Rare complications include:

• Hepatocellular carcinoma- liver cancer is most common among other glycogen storage diseases.

• Acquired growth hormone deficiency can occur secondary to the syndrome.

• Craniosynostosis (increased intracranial pressure).

What Is the Diagnostic Feature?

• No specific imaging studies are available prenatally. However, genetic counseling and amniotic fluid analysis may aid in detection.

• Most cases are postnatally detected with a positive blood glucose screening. However, absent glucose rules out the disease as it is a characteristic feature for detecting the syndrome.

• Biopsies are not a preferred diagnostic test. However, certain instances have seen increased glycogen deposition in hepatocytes and steatosis (fatty liver disease).

• Renal biopsy shows glycogen deposition in renal and tubular cells.

• An abdominal ultrasound scan can detect hepatomegaly.

• A blood glucose test to detect hypo and hyperglycemia is done.

What Is the Differential Diagnosis?

The only differential diagnosis of Fanconi syndrome is Von Gierke disease (glycogen storage disease type 1a) due to similar characteristics like hepatomegaly, renomegaly, and a “doll-like” face. The differentiating features are the absence of rickets and tubular dysfunction in Von Gierke's disease.

What Are the Treatment Options?

There is no specific treatment for the disease. Instead, symptoms are managed by various means.

Dietary modification is the most important step in treating the syndrome.

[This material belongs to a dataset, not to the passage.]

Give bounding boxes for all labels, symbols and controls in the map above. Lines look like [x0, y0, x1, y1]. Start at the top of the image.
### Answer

• Glucose and galactose are removed from the diet.

• Small doses of uncooked cornstarch at night can stabilize glucose concentration in the blood during the long interval between meals as it is difficult to digest and release glucose slowly.

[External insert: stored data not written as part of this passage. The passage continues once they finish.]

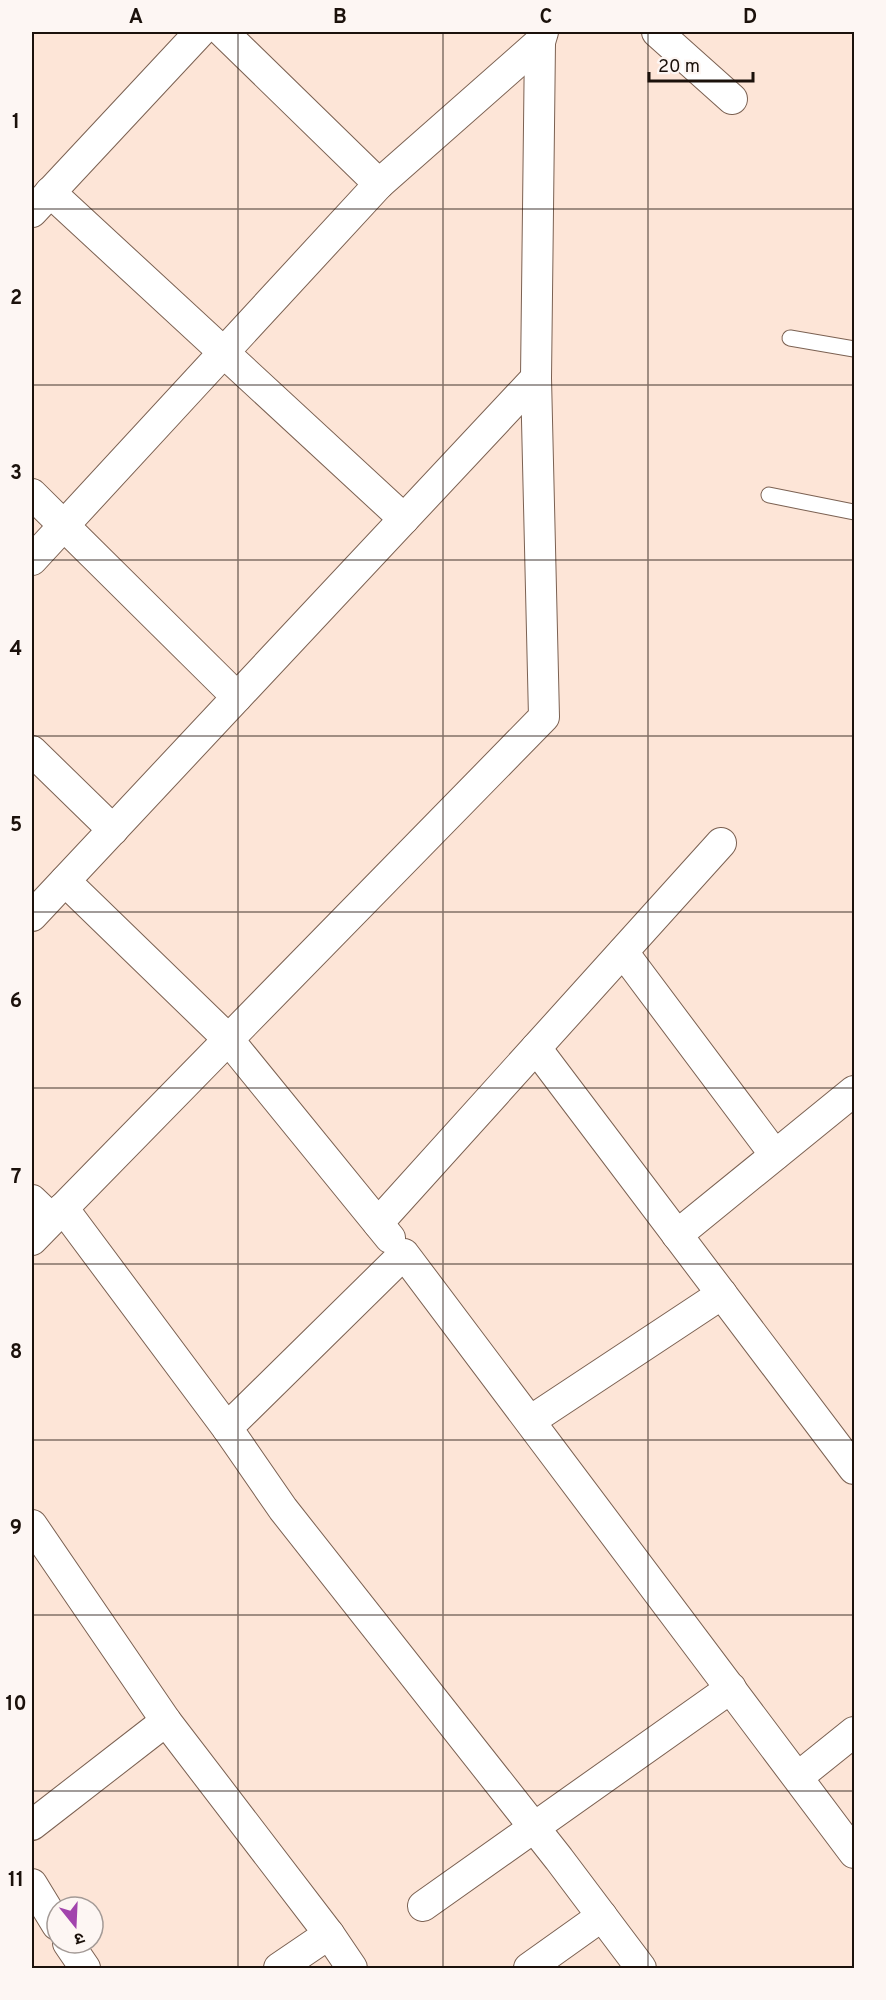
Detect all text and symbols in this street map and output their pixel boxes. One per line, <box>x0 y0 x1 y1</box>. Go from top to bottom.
text: A <box>129 5 143 31</box>
text: B <box>333 5 347 31</box>
text: C <box>540 5 552 31</box>
text: D <box>743 5 757 31</box>
scale bar <box>649 45 752 83</box>
text: 20 m <box>658 56 700 79</box>
text: 1 <box>12 110 20 136</box>
text: 2 <box>10 286 22 312</box>
text: 3 <box>10 461 22 487</box>
text: 4 <box>10 637 22 663</box>
text: 5 <box>10 813 22 839</box>
text: 6 <box>10 989 22 1015</box>
text: 7 <box>11 1165 21 1191</box>
text: 8 <box>10 1340 22 1366</box>
text: 9 <box>10 1516 22 1542</box>
text: 10 <box>5 1692 27 1718</box>
text: 11 <box>8 1868 24 1894</box>
north arrow <box>45 1895 105 1955</box>
text: उ <box>71 1926 87 1949</box>

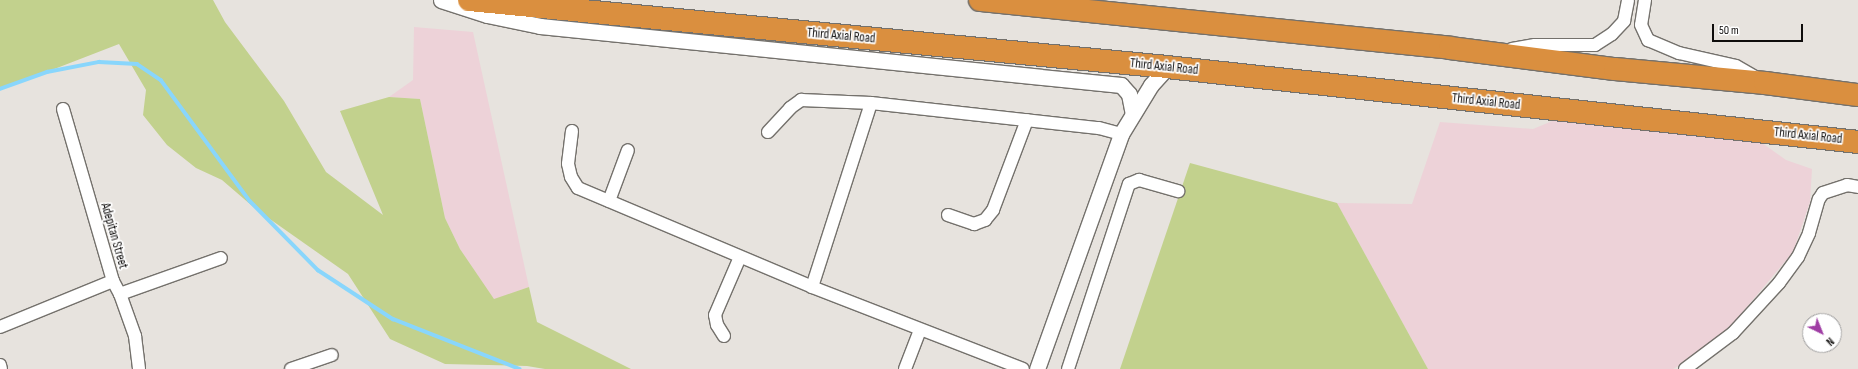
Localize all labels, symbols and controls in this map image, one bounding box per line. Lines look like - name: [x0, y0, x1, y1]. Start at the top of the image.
- scale bar: [1714, 16, 1805, 42]
- text: 50 m: [1719, 23, 1739, 38]
- street label: Third Axial Road: [806, 25, 876, 47]
- street label: Third Axial Road: [1129, 56, 1199, 78]
- street label: Third Axial Road: [1451, 91, 1521, 113]
- street label: Third Axial Road: [1773, 125, 1843, 147]
- street label: Adepitan Street: [97, 201, 131, 271]
- north arrow: [1802, 313, 1842, 353]
- text: N: [1823, 335, 1836, 348]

• Fasting hypoglycemia is avoided by consuming small meals at regular intervals.

• Achieving good metabolic control can reduce liver size.

• Supplements of electrolytes and water are given to balance renal tubulopathy.

• Supplements of vitamin D and phosphatase for hypophosphatemic rickets are given.

• Bicarbonate supplement reduces the risk of severe acidosis and improves growth.

• Citrate is also given to achieve electrolyte balance.

What Is the Prognosis of the Disease?

• The prognosis is good when detected early and provided with adequate treatment, and survival to adulthood is also favorable.

• Late detection of Fanconi- Bickel syndrome increases the risk of liver failure, respiratory distress, and other health complications.

• Suitable dietary changes can reduce liver size and glycogen accumulated even after a late diagnosis. Thus, preventing the need for liver transplantation.

• Early treatment of children can help them meet developmental milestones, maintain adequate height and weight and improve cognitive function.

• Long-term benefits of early treatment include improved fertility among both genders.

Conclusion:

The exact mechanism of GLUT2 dysfunction and treatment of patients with Fanconi-Bickel Syndrome is unknown. However, dysfunctional GLUT2 is known to cause impaired glucose control due to improper functioning of various organs like the liver, kidney, pancreas, intestines, and brain. Thus leading to dysglycemia, rickets and renal Fanconi condition, and diabetes mellitus-like conditions among newborns. Therefore, adequate studies must be carried out for its effective management and to provide a better quality of life.